Officials in the United States have already advised people not to use Johnson & Johnson’s vaccine due to a link to thrombosis with thrombocytopenia syndrome, or low platelet levels combined with blood clotting. However, it is still legal to administer in the United States.

As of Feb. 2, approximately 18.9 million doses had been administered.

Deaths

Ten people who developed GBS after receiving COVID-19 vaccination died. Four deaths occurred after Pfizer vaccination, four deaths occurred after Moderna vaccination, and two deaths occurred after Johnson & Johnson vaccination.
GBS was listed as the cause of death for seven of the people, according to an analysis of death certificates and other records. “However, there was no epidemiologic evidence to suggest an association between either mRNA vaccine and GBS,” the CDC researchers said.

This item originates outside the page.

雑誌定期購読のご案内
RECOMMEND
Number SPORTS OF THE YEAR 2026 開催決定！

The deceased in one of the deaths caused by Johnson & Johnson’s shot began experiencing symptoms of the syndrome 70 days after vaccination. This is “outside an epidemiologically accepted risk interval to assume an association between vaccination and GBS,” according to the researchers.

The symptoms of the other person who died appeared five days after vaccination.

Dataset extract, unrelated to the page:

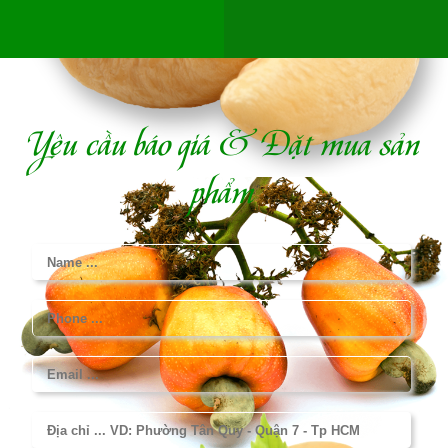
Yêu cầu báo giá & Đặt mua sản
phẩm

“Based on the available evidence, it is biologically plausible that Ad26.COV2.S vaccination may have been associated with the death, although definitively establishing such an association is difficult with the available information, and conclusions about causality cannot be made in this observational study,” said the authors of the study.

Another Recent Paper

Another recent paper, published as a preprint on Jan. 19, found an increased risk of GBS after the first and second doses of Moderna’s vaccine, as well as the first dose of the AstraZeneca vaccine.
Even after analyzing by subgroups such as males and females, they found no evidence of an increased risk following Johnson & Johnson or Pfizer vaccination.

Researchers discovered 287 cases of GBS following COVID-19 vaccination, including 17 after Johnson & Johnson vaccination. The risk, like in the US study, was influenced by the number of doses administered in Italy during the study period, which was from December 27, 2020 to September 30, 2021.

The Italian researchers used data from regional healthcare databases and a self-controlled case series design, which has previously been used to track vaccine safety.
The study’s limitations included not reviewing clinical records to verify reported cases, which was funded by the Italian drug regulator AIFA.